[Image comparison data]
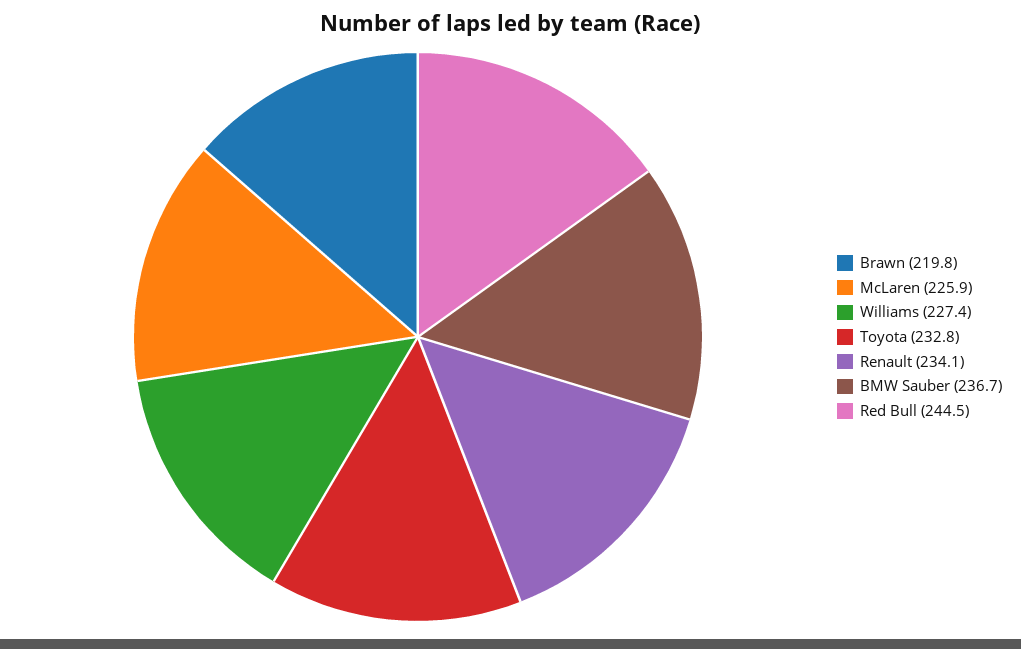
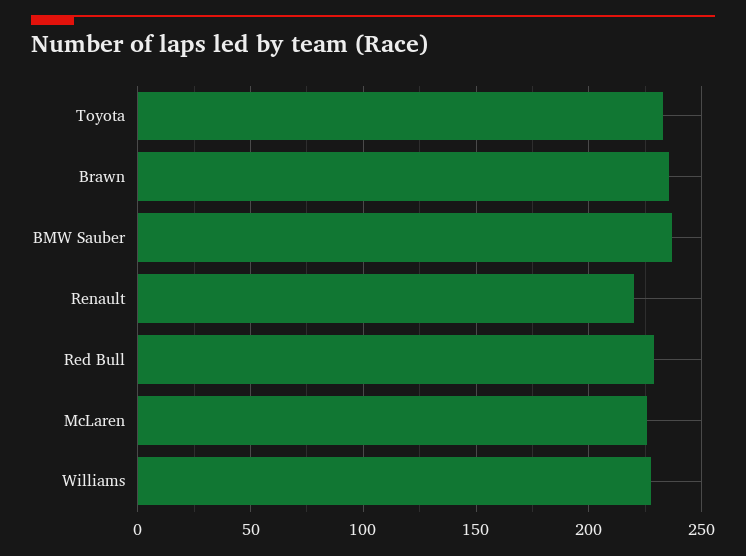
  {
-   "Brawn": 219.8,
+   "Brawn": 235,
    "McLaren": 225.9,
    "Williams": 227.4,
    "Toyota": 232.8,
-   "Renault": 234.1,
+   "Renault": 220,
    "BMW Sauber": 236.7,
-   "Red Bull": 244.5
+   "Red Bull": 230
  }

▶ [Goal of the exercise]
Reproduce each line of the records exactly, and omit every picture.

▶ [Problem solution]
  {
-   "Brawn": 219.8,
+   "Brawn": 235,
    "McLaren": 225.9,
    "Williams": 227.4,
    "Toyota": 232.8,
-   "Renault": 234.1,
+   "Renault": 220,
    "BMW Sauber": 236.7,
-   "Red Bull": 244.5
+   "Red Bull": 230
  }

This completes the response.